In the world today we are so busy reinventing ourselves, creating ourselves, identifying ourselves, picking our pronouns, engaging in behaviors that seem to indicate we don’t really realize we are actually created beings, the begotten. Add in some artificial intelligence and the urge to meld man with machine and you start to see how we not only seem to believe we created ourselves, we seem to believe we now hold the patent and own the intellectual property rights to it all. What could possibly go wrong there…?

1 John 5:1 says, “Whosoever believeth that Jesus is the Christ is born of God: and every one that loveth him that begat loveth him also that is begotten of him.” I prefer the KJV or even the Berean version, because interestingly, it is a more accurate translation. When we get to the NIV or the ESV, they’ve gone and changed it all, and added the word “father” in there. The reason this bothers me is that I think it often serves to detract from the meaning of the text and create confusion. We get all tangled up in the gender and miss the whole point. Just the same here is how it has been translated, “everyone who loves the Father loves whoever has been born of him.”

Everyone who loves God, loves whoever has been born of him. That would be you. Or, everyone who loves their mother, loves who has been born of her.
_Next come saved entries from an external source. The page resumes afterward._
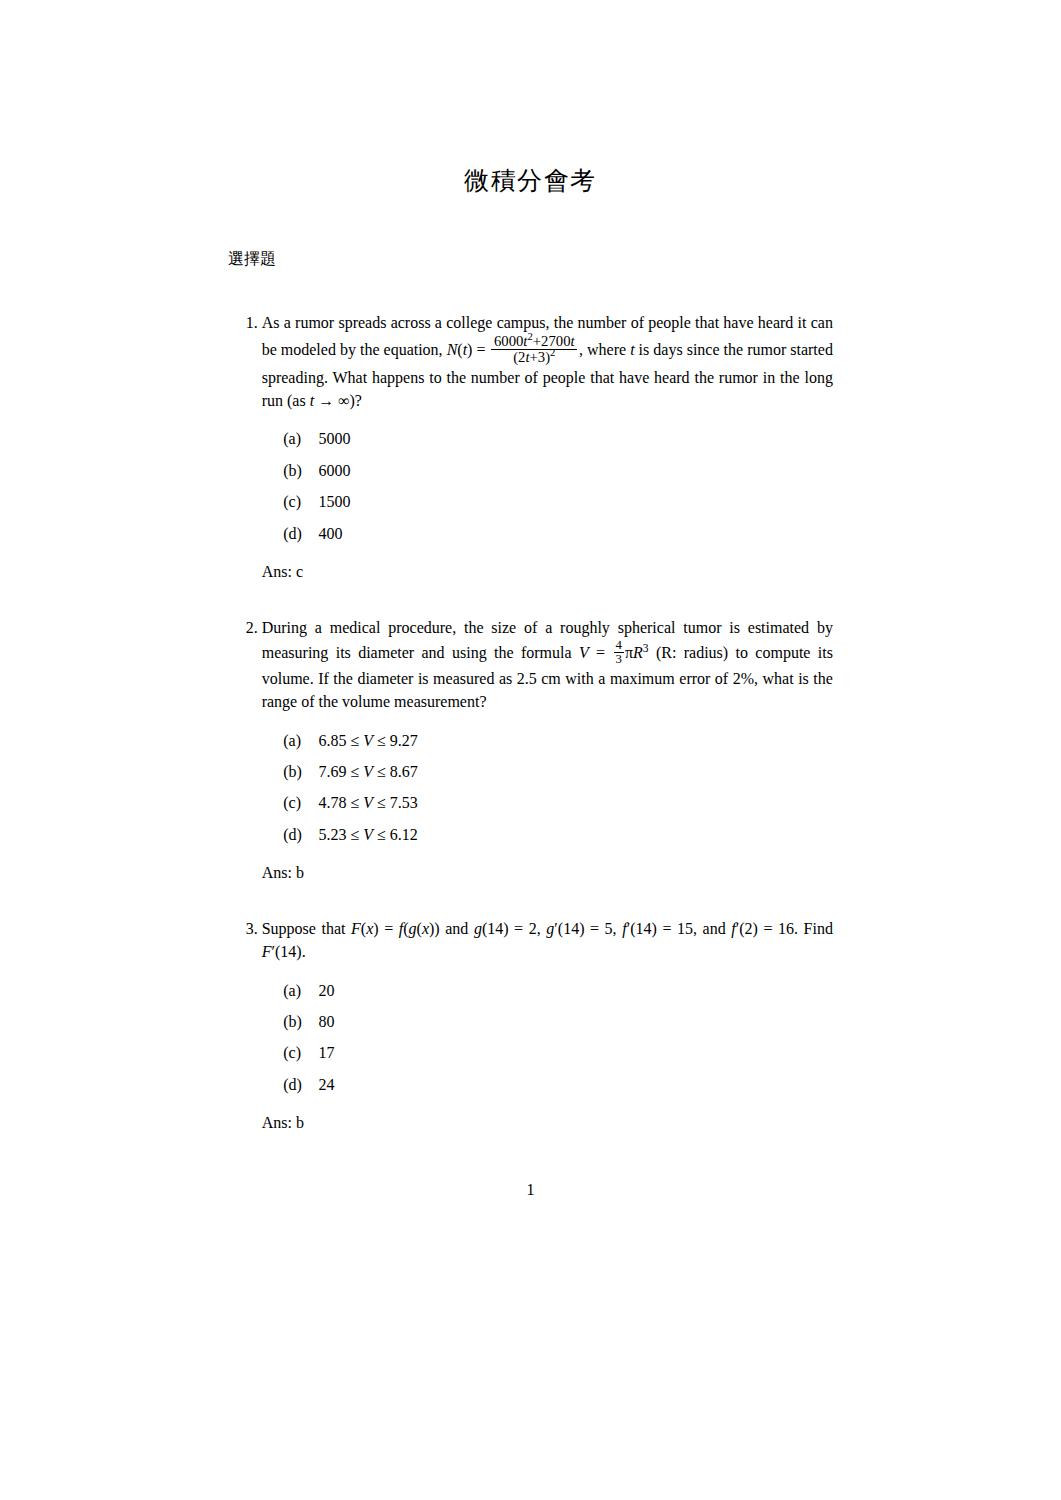微積分會考
選擇題
As a rumor spreads across a college campus, the number of people that have heard it can be modeled by the equation, N(t) = 6000t2+2700t(2t+3)2, where t is days since the rumor started spreading. What happens to the number of people that have heard the rumor in the long run (as t → ∞)?
5000
6000
1500
400
Ans: c
During a medical procedure, the size of a roughly spherical tumor is estimated by measuring its diameter and using the formula V = 43πR3 (R: radius) to compute its volume. If the diameter is measured as 2.5 cm with a maximum error of 2%, what is the range of the volume measurement?
6.85 ≤ V ≤ 9.27
7.69 ≤ V ≤ 8.67
4.78 ≤ V ≤ 7.53
5.23 ≤ V ≤ 6.12
Ans: b
Suppose that F(x) = f(g(x)) and g(14) = 2, g′(14) = 5, f′(14) = 15, and f′(2) = 16. Find F′(14).
20
80
17
24
Ans: b
1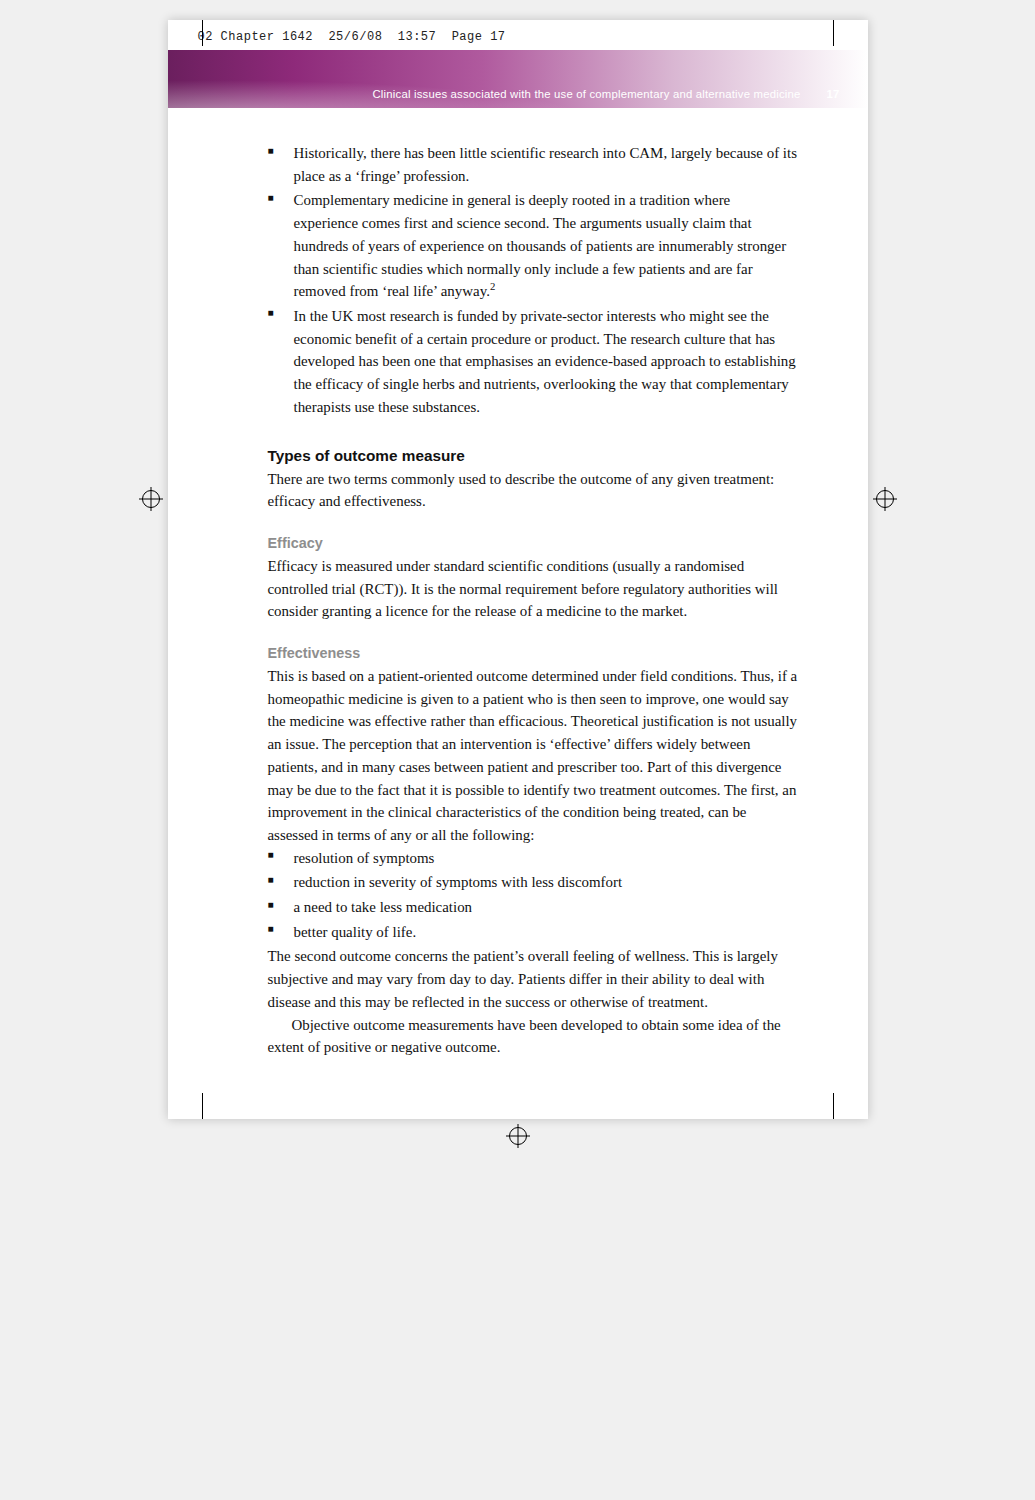02 Chapter 1642 25/6/08 13:57 Page 17
Clinical issues associated with the use of complementary and alternative medicine17
Historically, there has been little scientific research into CAM, largely because of its place as a ‘fringe’ profession.
Complementary medicine in general is deeply rooted in a tradition where experience comes first and science second. The arguments usually claim that hundreds of years of experience on thousands of patients are innumerably stronger than scientific studies which normally only include a few patients and are far removed from ‘real life’ anyway.2
In the UK most research is funded by private-sector interests who might see the economic benefit of a certain procedure or product. The research culture that has developed has been one that emphasises an evidence-based approach to establishing the efficacy of single herbs and nutrients, overlooking the way that complementary therapists use these substances.
Types of outcome measure
There are two terms commonly used to describe the outcome of any given treatment: efficacy and effectiveness.
Efficacy
Efficacy is measured under standard scientific conditions (usually a randomised controlled trial (RCT)). It is the normal requirement before regulatory authorities will consider granting a licence for the release of a medicine to the market.
Effectiveness
This is based on a patient-oriented outcome determined under field conditions. Thus, if a homeopathic medicine is given to a patient who is then seen to improve, one would say the medicine was effective rather than efficacious. Theoretical justification is not usually an issue. The perception that an intervention is ‘effective’ differs widely between patients, and in many cases between patient and prescriber too. Part of this divergence may be due to the fact that it is possible to identify two treatment outcomes. The first, an improvement in the clinical characteristics of the condition being treated, can be assessed in terms of any or all the following:
resolution of symptoms
reduction in severity of symptoms with less discomfort
a need to take less medication
better quality of life.
The second outcome concerns the patient’s overall feeling of wellness. This is largely subjective and may vary from day to day. Patients differ in their ability to deal with disease and this may be reflected in the success or otherwise of treatment.
Objective outcome measurements have been developed to obtain some idea of the extent of positive or negative outcome.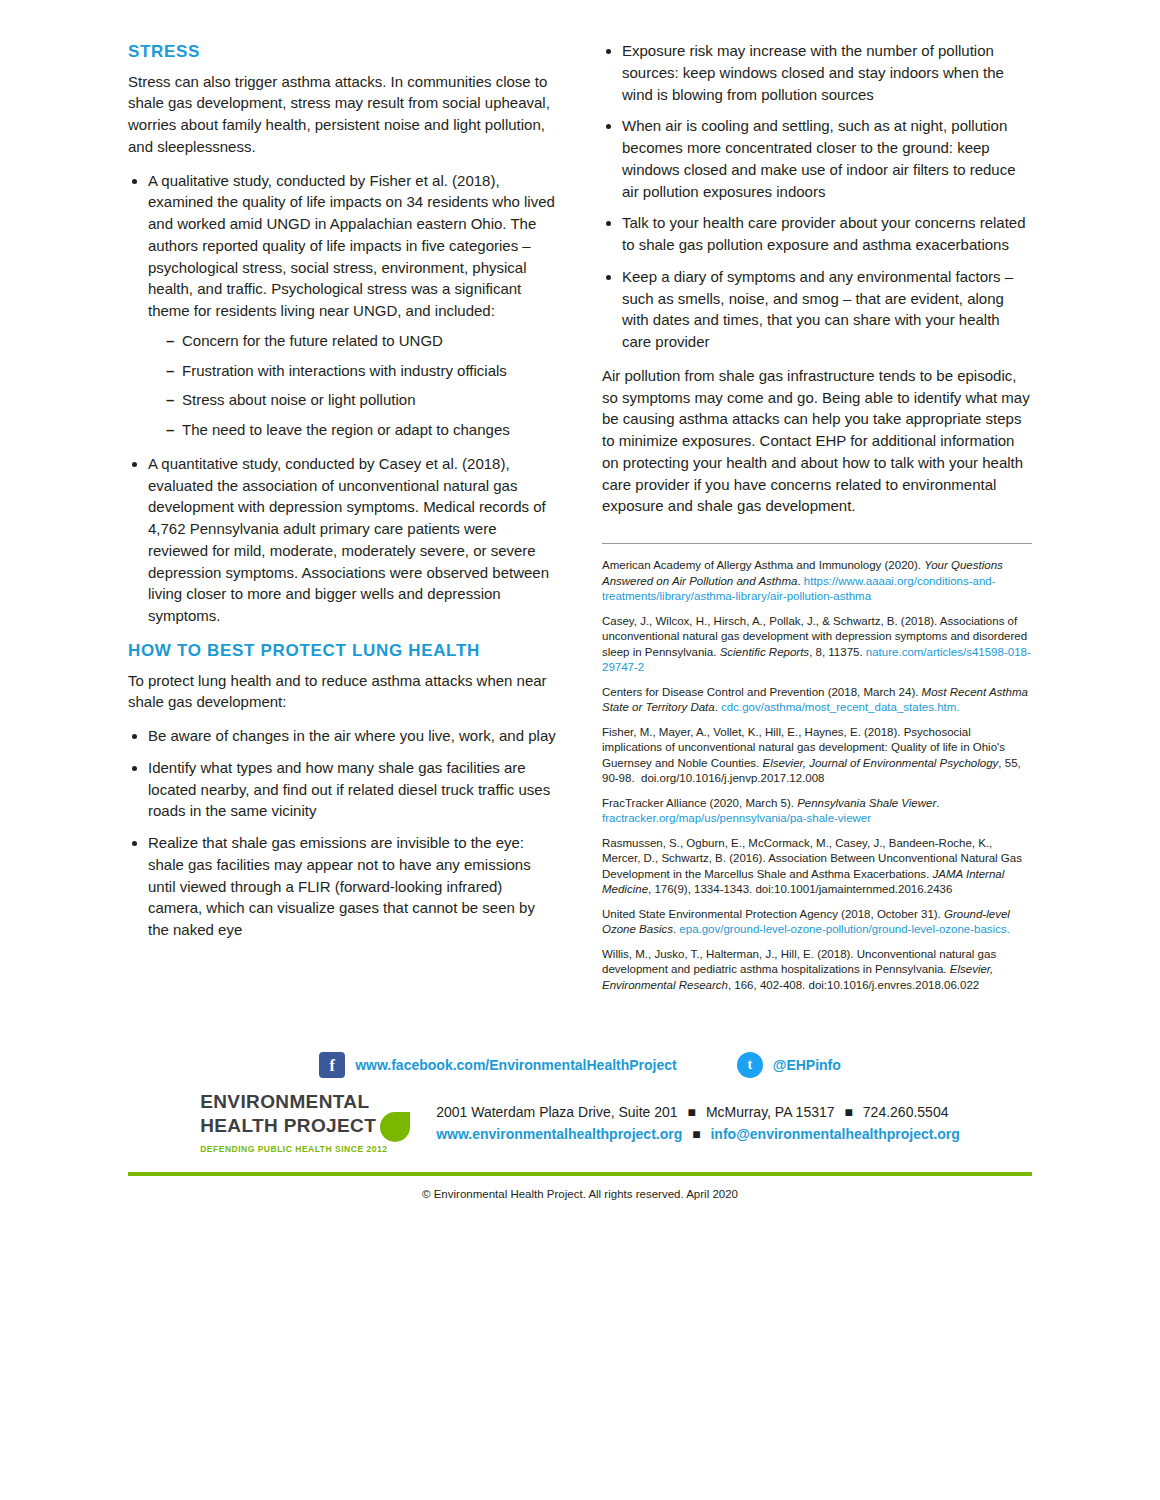Stress
Stress can also trigger asthma attacks. In communities close to shale gas development, stress may result from social upheaval, worries about family health, persistent noise and light pollution, and sleeplessness.
A qualitative study, conducted by Fisher et al. (2018), examined the quality of life impacts on 34 residents who lived and worked amid UNGD in Appalachian eastern Ohio. The authors reported quality of life impacts in five categories – psychological stress, social stress, environment, physical health, and traffic. Psychological stress was a significant theme for residents living near UNGD, and included:
Concern for the future related to UNGD
Frustration with interactions with industry officials
Stress about noise or light pollution
The need to leave the region or adapt to changes
A quantitative study, conducted by Casey et al. (2018), evaluated the association of unconventional natural gas development with depression symptoms. Medical records of 4,762 Pennsylvania adult primary care patients were reviewed for mild, moderate, moderately severe, or severe depression symptoms. Associations were observed between living closer to more and bigger wells and depression symptoms.
How to Best Protect Lung Health
To protect lung health and to reduce asthma attacks when near shale gas development:
Be aware of changes in the air where you live, work, and play
Identify what types and how many shale gas facilities are located nearby, and find out if related diesel truck traffic uses roads in the same vicinity
Realize that shale gas emissions are invisible to the eye: shale gas facilities may appear not to have any emissions until viewed through a FLIR (forward-looking infrared) camera, which can visualize gases that cannot be seen by the naked eye
Exposure risk may increase with the number of pollution sources: keep windows closed and stay indoors when the wind is blowing from pollution sources
When air is cooling and settling, such as at night, pollution becomes more concentrated closer to the ground: keep windows closed and make use of indoor air filters to reduce air pollution exposures indoors
Talk to your health care provider about your concerns related to shale gas pollution exposure and asthma exacerbations
Keep a diary of symptoms and any environmental factors – such as smells, noise, and smog – that are evident, along with dates and times, that you can share with your health care provider
Air pollution from shale gas infrastructure tends to be episodic, so symptoms may come and go. Being able to identify what may be causing asthma attacks can help you take appropriate steps to minimize exposures. Contact EHP for additional information on protecting your health and about how to talk with your health care provider if you have concerns related to environmental exposure and shale gas development.
American Academy of Allergy Asthma and Immunology (2020). Your Questions Answered on Air Pollution and Asthma. https://www.aaaai.org/conditions-and-treatments/library/asthma-library/air-pollution-asthma
Casey, J., Wilcox, H., Hirsch, A., Pollak, J., & Schwartz, B. (2018). Associations of unconventional natural gas development with depression symptoms and disordered sleep in Pennsylvania. Scientific Reports, 8, 11375. nature.com/articles/s41598-018-29747-2
Centers for Disease Control and Prevention (2018, March 24). Most Recent Asthma State or Territory Data. cdc.gov/asthma/most_recent_data_states.htm.
Fisher, M., Mayer, A., Vollet, K., Hill, E., Haynes, E. (2018). Psychosocial implications of unconventional natural gas development: Quality of life in Ohio's Guernsey and Noble Counties. Elsevier, Journal of Environmental Psychology, 55, 90-98. doi.org/10.1016/j.jenvp.2017.12.008
FracTracker Alliance (2020, March 5). Pennsylvania Shale Viewer. fractracker.org/map/us/pennsylvania/pa-shale-viewer
Rasmussen, S., Ogburn, E., McCormack, M., Casey, J., Bandeen-Roche, K., Mercer, D., Schwartz, B. (2016). Association Between Unconventional Natural Gas Development in the Marcellus Shale and Asthma Exacerbations. JAMA Internal Medicine, 176(9), 1334-1343. doi:10.1001/jamainternmed.2016.2436
United State Environmental Protection Agency (2018, October 31). Ground-level Ozone Basics. epa.gov/ground-level-ozone-pollution/ground-level-ozone-basics.
Willis, M., Jusko, T., Halterman, J., Hill, E. (2018). Unconventional natural gas development and pediatric asthma hospitalizations in Pennsylvania. Elsevier, Environmental Research, 166, 402-408. doi:10.1016/j.envres.2018.06.022
f www.facebook.com/EnvironmentalHealthProject
t @EHPinfo
ENVIRONMENTAL
HEALTH PROJECT
DEFENDING PUBLIC HEALTH SINCE 2012
2001 Waterdam Plaza Drive, Suite 201 ■ McMurray, PA 15317 ■ 724.260.5504
www.environmentalhealthproject.org ■ info@environmentalhealthproject.org
© Environmental Health Project. All rights reserved. April 2020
That would also be you. We cannot reject our parents without rejecting a significant part of ourselves. We cannot reject God without rejecting ourselves. It is absolutely vital that we seek healing from all those parental wounds, fractures, and estrangements that can rule over us today and cloud our vision.

“…every one that loveth him that begat loveth him also that is begotten of him.”

We know we are the begotten being spoken of here because the next verse says, “By this we know that we love the children of God, when we love God, and keep his commandments.” This is not just a reference to Jesus, it is also addressed to us, to “the children of God,” and it is a wide open plural, “whoever has been born of him.”

Honor is a complicated word, but one definition I like in this context is to “accept and make good,” like when we honor a check. Honoring your mother is like cashing a spiritual check the Lord has given you.